------ LESETEXT ------

Hoamat Bayern: Viele Burschen verwandeln sich in gewitzte Strategen

Schliersee · Achtung: Maibaumdiebe

Am 1. Mai wird auch im altbayerischen Dorf am Schliersee der Maibaum aufgestellt, mit Maibock und bayerischer Blasmusi. 	Foto: Dieter Schnöpf

Am 1. Mai wird auch im altbayerischen Dorf am Schliersee der Maibaum aufgestellt, mit Maibock und bayerischer Blasmusi. Foto: Dieter Schnöpf

München/Schliersee · »Mit dem kann man Pferde stehlen!« So sagt man, wenn man mit jemanden durch dick und dünn gehen kann. Zur Zeit wird in Bayern allerdings oft etwas anderes als Pferde entwendet, nämlich Maibäume.

------ VORLIEGENDE DATEN ------

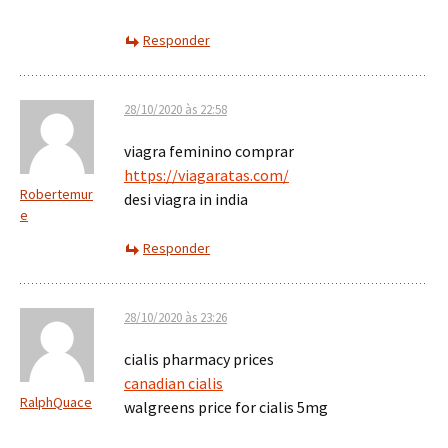
Responder
28/10/2020 às 22:58
viagra feminino comprar
https://viagaratas.com/
Robertemur
desi viagra in india
e
Responder
28/10/2020 às 23:26
cialis pharmacy prices
canadian cialis
RalphQuace
walgreens price for cialis 5mg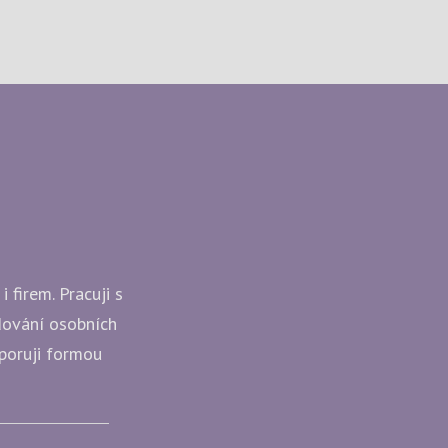
 firem. Pracuji s
udování osobních
dporuji formou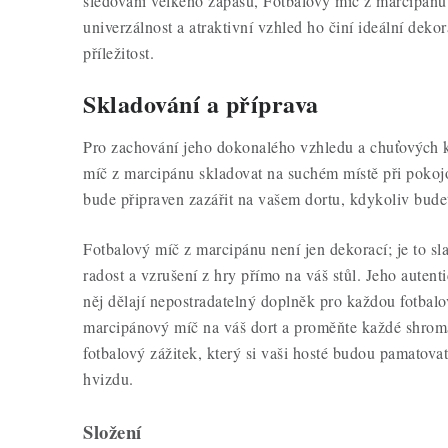
sledování velkého zápasu, Fotbalový míč z marcipánu 
univerzálnost a atraktivní vzhled ho činí ideální deko
příležitost.
Skladování a příprava
Pro zachování jeho dokonalého vzhledu a chuťových k
míč z marcipánu skladovat na suchém místě při pokojov
bude připraven zazářit na vašem dortu, kdykoliv bude
Fotbalový míč z marcipánu není jen dekorací; je to sla
radost a vzrušení z hry přímo na váš stůl. Jeho autenti
něj dělají nepostradatelný doplněk pro každou fotbalo
marcipánový míč na váš dort a proměňte každé shro
fotbalový zážitek, který si vaši hosté budou pamatovat
hvizdu.
Složení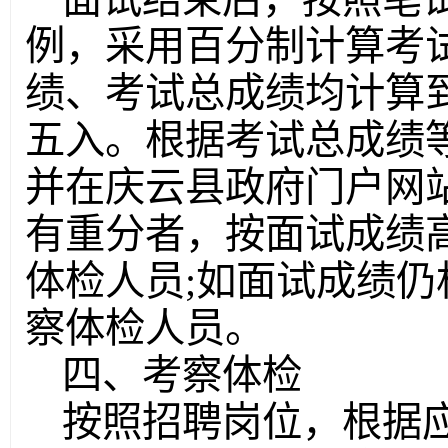
例，采用百分制计算考
绩、考试总成绩均计算
五入。根据考试总成绩
并在庆云县政府门户网
有重分者，按面试成绩
体检人员;如面试成绩
察体检人员。
四、考察体检
按照招聘岗位，根据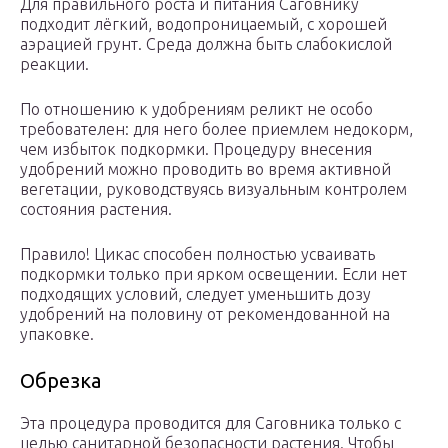
Для правильного роста и питания Саговнику
подходит лёгкий, водопроницаемый, с хорошей
аэрацией грунт. Среда должна быть слабокислой
реакции.
По отношению к удобрениям реликт не особо
требователен: для него более приемлем недокорм,
чем избыток подкормки. Процедуру внесения
удобрений можно проводить во время активной
вегетации, руководствуясь визуальным контролем
состояния растения.
Правило! Цикас способен полностью усваивать
подкормки только при ярком освещении. Если нет
подходящих условий, следует уменьшить дозу
удобрений на половину от рекомендованной на
упаковке.
Обрезка
Эта процедура проводится для Саговника только с
целью санитарной безопасности растения. Чтобы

------

AUFGABE 1 →
Beantworte anhand des Lesetexts über Maibaumdiebe:
(a) An welchem Tag wird im altbayerischen Dorf am Schliersee der Maibaum aufgestellt?
(b) Was gehört beim Aufstellen dazu?
(c) Was wird laut Lesetext zur Zeit in Bayern oft statt Pferden entwendet?
AUFGABE 2 →
Schreib aus dem Lesetext über Maibaumdiebe den Abschnitt von „Schliersee · Achtung: Maibaumdiebe“ bis einschließlich „entwendet, nämlich Maibäume.“ wortgetreu ab.

LÖSUNG 1 →
(a) Am 1. Mai.
(b) Maibock und bayerische Blasmusi.
(c) Maibäume.

LÖSUNG 2 →
Schliersee · Achtung: Maibaumdiebe

Am 1. Mai wird auch im altbayerischen Dorf am Schliersee der Maibaum aufgestellt, mit Maibock und bayerischer Blasmusi. 	Foto: Dieter Schnöpf

Am 1. Mai wird auch im altbayerischen Dorf am Schliersee der Maibaum aufgestellt, mit Maibock und bayerischer Blasmusi. Foto: Dieter Schnöpf

München/Schliersee · »Mit dem kann man Pferde stehlen!« So sagt man, wenn man mit jemanden durch dick und dünn gehen kann. Zur Zeit wird in Bayern allerdings oft etwas anderes als Pferde entwendet, nämlich Maibäume.